Exercise instructions → Pull out each line of the data below that contains the string "Revello". Case matters.

Records provided →
▶
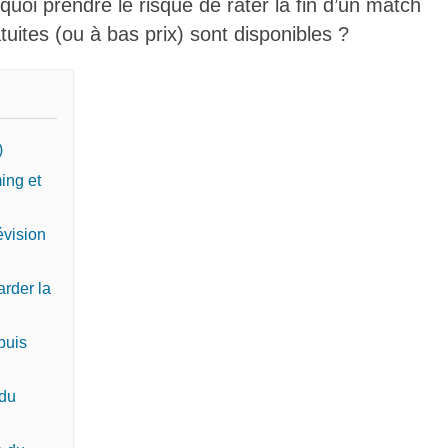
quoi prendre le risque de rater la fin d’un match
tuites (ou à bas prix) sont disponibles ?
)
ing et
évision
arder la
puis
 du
◀
▶
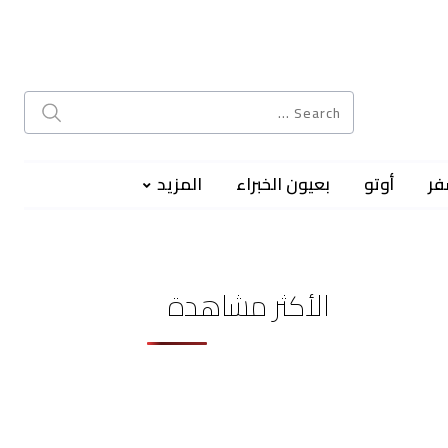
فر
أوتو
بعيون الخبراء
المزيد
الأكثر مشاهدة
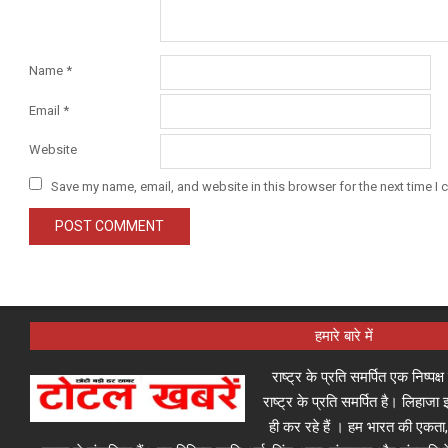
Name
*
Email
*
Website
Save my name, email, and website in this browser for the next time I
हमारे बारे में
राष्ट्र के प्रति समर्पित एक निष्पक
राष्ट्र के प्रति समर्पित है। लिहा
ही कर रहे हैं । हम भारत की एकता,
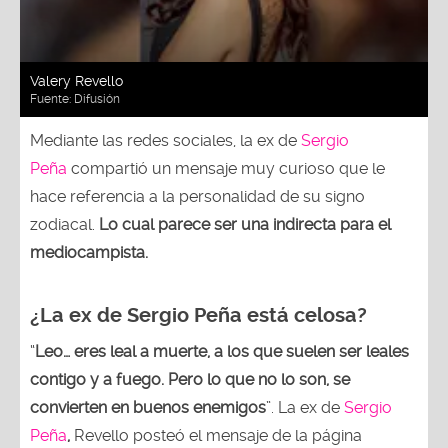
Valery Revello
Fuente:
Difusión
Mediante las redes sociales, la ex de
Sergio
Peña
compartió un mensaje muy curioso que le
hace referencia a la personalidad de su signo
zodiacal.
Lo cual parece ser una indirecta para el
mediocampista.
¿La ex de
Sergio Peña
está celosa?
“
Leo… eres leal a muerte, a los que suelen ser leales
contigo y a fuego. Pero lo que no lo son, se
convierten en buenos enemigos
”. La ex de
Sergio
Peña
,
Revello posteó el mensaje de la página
◀
▶
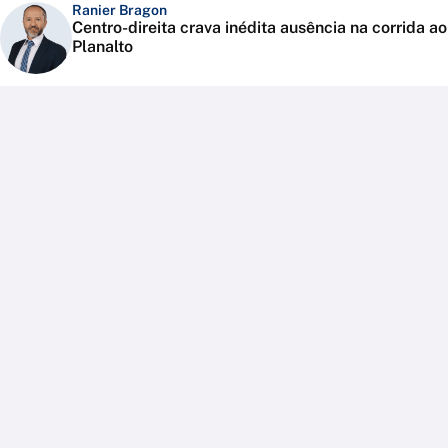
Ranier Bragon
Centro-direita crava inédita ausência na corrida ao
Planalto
◀
Answer below →
Valery Revello
Revello posteó el mensaje de la página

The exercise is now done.